そのわけは、森林法は、改正のとき、それまで争いのあつた森林の解釈について有権的解釈を与える趣旨で、林叢説によつて一号森林を、目的説によつて二号森林を定義づけたものと窺知できるから、二号森林は、林叢をなしておらなくとも木材及び副産物の育成利用を目的とする土地であれば足り、それが現に苗圃などに利用されている場合は勿論のこと、苗圃などに利用されておらない一号森林の伐採跡地であつても、土地所有者らがその土地を他の目的に転用するなどの特別事情のないかぎり、木材及び副産物の育成利用の目的に供される土地として妨げないばかりか、あらゆる森林は、その主産物の産業的利用のために、立木竹の伐採を伴うのが通常の事態であるが、伐採によつて一時的に立木竹を欠如する状態になつたときそのときから直ちに森林たるの性質を失うと解するのは、社会通念に反することにもなるからである(森林の意義に関し弁護人挙示の判決例である高松高判昭和二五年一〇月三〇日高裁刑事判決特報一四号二二八頁は、旧森林法に関するもので、本件に適切でない。)。

この視点に立つて本件を考究する。

前掲各証拠、殊に当裁判所の検証調書、当裁判所の証人柏倉民夫に対する尋問調書などによると、本件土地は国有林網走事業区一一一林班た小班と呼ばれる土地であつて、もと三〇年生ないし二〇年生の針葉樹と広葉樹を主体にした天然林(林叢状態をなしていたと認められる。)であつたが、昭和三九年中主たる立木を伐採したその跡地であること、本件放火当時は細い樹木が点在しており、伐採後生立した小潅木や笹が若干繁茂していたほか、伐採の際切り落した末木枝条が散乱していたに過ぎなかつたけれども、周辺隣地はいずれも国有林地帯で防風林などの天然林や造林地などで占められていたこと、本件土地じたいも山地状を呈しており、森林以外に畑地や牧野などとして利用するには不適当な場所で、周辺地域もそのような利用がなされていなかつたこと、右伐採後の土地利用については網走営林署によりトド松の造林が予定されていたこと、がそれぞれ認められる。
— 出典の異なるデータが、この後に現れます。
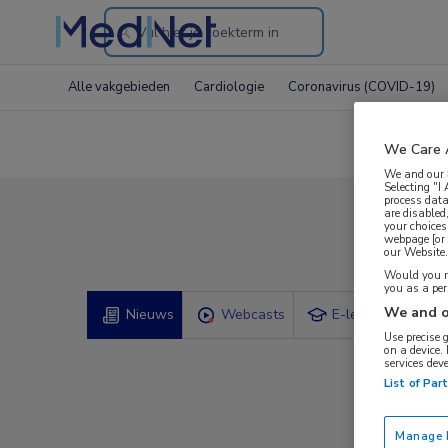
Search
through
Alle vakgebieden
Cardiologie
Coronavirus (COVID-19)
the
website
We Care 
We and our
Selecting "I
process data
are disabled
your choices
Comp
webpage [or 
our Website. 
Would you ra
you as a pe
We and o
Nieuws
Webcasts
E-learnings
Use precise 
on a device.
services dev
List of Par
Manage P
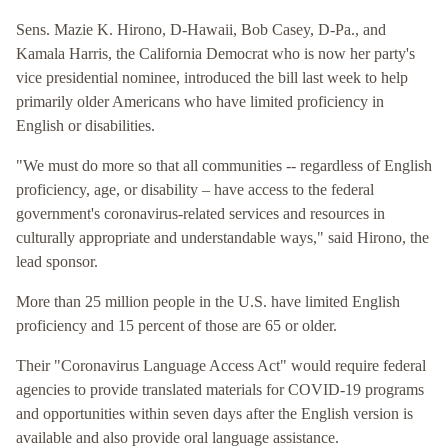
Sens. Mazie K. Hirono, D-Hawaii, Bob Casey, D-Pa., and
Kamala Harris, the California Democrat who is now her party's
vice presidential nominee, introduced the bill last week to help
primarily older Americans who have limited proficiency in
English or disabilities.
"We must do more so that all communities -- regardless of English
proficiency, age, or disability – have access to the federal
government's coronavirus-related services and resources in
culturally appropriate and understandable ways," said Hirono, the
lead sponsor.
More than 25 million people in the U.S. have limited English
proficiency and 15 percent of those are 65 or older.
Their "Coronavirus Language Access Act" would require federal
agencies to provide translated materials for COVID-19 programs
and opportunities within seven days after the English version is
available and also provide oral language assistance.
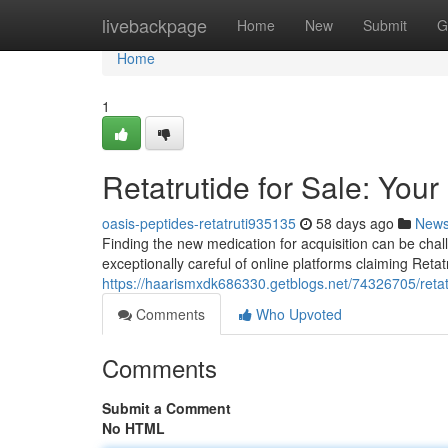
Home
livebackpage
Home
New
Submit
G
Home
1
Retatrutide for Sale: Your
oasis-peptides-retatruti935135
58 days ago
New
Finding the new medication for acquisition can be chall
exceptionally careful of online platforms claiming Retat
https://haarismxdk686330.getblogs.net/74326705/retatr
Comments
Who Upvoted
Comments
Submit a Comment
No HTML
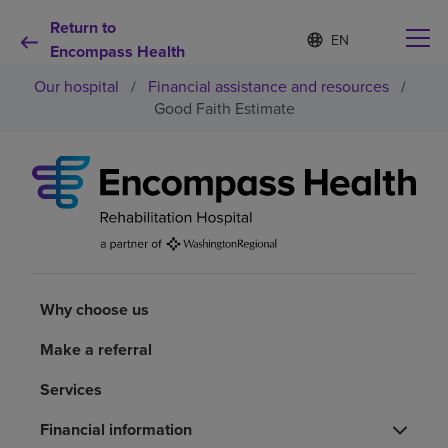
Return to
Language
S
e
Encompass Health
list
l
collapsed
Our hospital
/
Financial assistance and resources
/
e
c
Good Faith Estimate
t
e
d
Why choose us
l
a
n
Rehabilitation services
g
u
a
Patients and caregivers
g
Why choose us
e
Health resources
Make a referral
Services
About us
Financial information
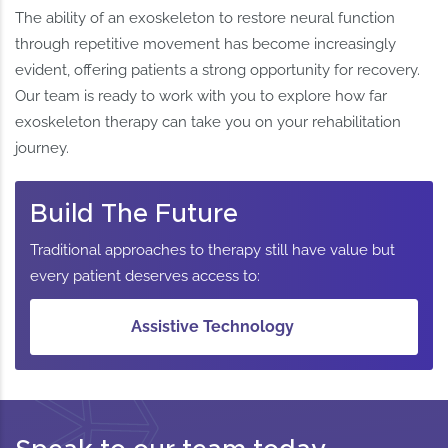
The ability of an exoskeleton to restore neural function
through repetitive movement has become increasingly
evident, offering patients a strong opportunity for recovery.
Our team is ready to work with you to explore how far
exoskeleton therapy can take you on your rehabilitation
journey.
Build The Future
Traditional approaches to therapy still have value but
every patient deserves access to:
Assistive Technology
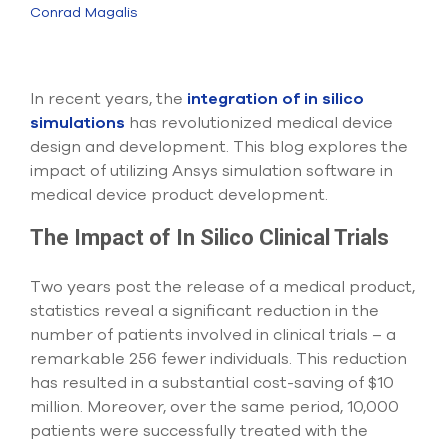
Submit Support Case
Conrad Magalis
Contact Us
In recent years, the
integration of in silico
800.483.0674
simulations
has revolutionized medical device
design and development. This blog explores the
Use
impact of utilizing Ansys simulation software in
the
up
medical device product development.
and
down
The Impact of In Silico Clinical Trials
arrows
to
select
Two years post the release of a medical product,
a
statistics reveal a significant reduction in the
result.
number of patients involved in clinical trials – a
Press
remarkable 256 fewer individuals. This reduction
enter
to
has resulted in a substantial cost-saving of $10
go
million. Moreover, over the same period, 10,000
to
patients were successfully treated with the
the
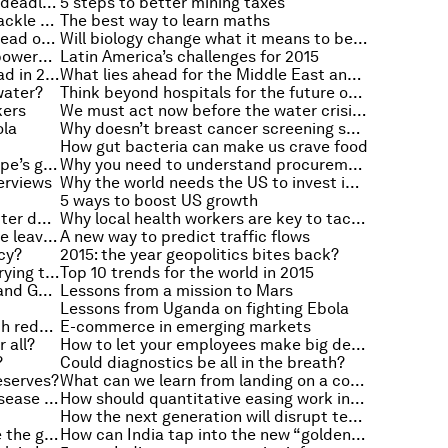
Can Scottish devolution meet its deadlines?
5 steps to better mining taxes
How to boost development and tackle climate change
The best way to learn maths
Will the computers of the future read our minds?
Will biology change what it means to be human?
Five things that make you an empowered consumer
Latin America’s challenges for 2015
How can sluggish Europe get ahead in 2015?
What lies ahead for the Middle East and North Africa?
water?
Think beyond hospitals for the future of health
kers
We must act now before the water crisis hits
ola
Why doesn’t breast cancer screening save lives?
How gut bacteria can make us crave food
Can green investment boost Europe’s growth?
Why you need to understand procurement
terviews
Why the world needs the US to invest in infrastructure
5 ways to boost US growth
The questions to ask to make better decisions
Why local health workers are key to tackling Ebola
What successful leaders do before leaving work
A new way to predict traffic flows
cy?
2015: the year geopolitics bites back?
Why inequality is 2015’s most worrying trend
Top 10 trends for the world in 2015
What Europe needs from France and Germany
Lessons from a mission to Mars
Lessons from Uganda on fighting Ebola
How to combine green growth with reducing poverty
E-commerce in emerging markets
 all?
How to let your employees make big decisions
?
Could diagnostics be all in the breath?
eserves?
What can we learn from landing on a comet?
What’s the best way to control disease outbreaks?
How should quantitative easing work in Europe?
How the next generation will disrupt technology
How do girls around the world see the gender gap?
How can India tap into the new “golden age of travel”?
そうしてみると、本件土地は、もと一号森林であつたものの伐採跡地であるが、土地管理者である網走営林署が、本件土地を、ことさら他の目的に転用しようとしたなどの特別事情はなんら認めることができないばかりか、網走営林署において本件土地を造林の用に供する計画であり、その目的が、本件土地自体の地形、周辺隣地の状態からみて容易に看取される本件においては、本件土地は、二号森林であることが明らかである。

そのうえ、主産物たる立木竹を欠如する伐採跡地といえども、なお独立燃焼するに足りる小潅木、笹、枯枝、樹皮、樹実、下草、落葉等を残存する(これらは森林の副産物として経済的にも全く無価値のものとは言えない。)以上、これらに放火して焼燬する行為は、美林に放火する行為に比し、その危険性においてなんら差異がないから、これを森林放火罪から除外すべきいわれはない。

四、むすび、

以上の次第であるから、本件土地に放火した被告人らの判示所為は森林放火罪を構成することが明らかであり、弁護人の主張は採用できない。

そこで主文のとおり判決する。

(裁判官 古崎慶長 小泉祐康 光辻敦馬)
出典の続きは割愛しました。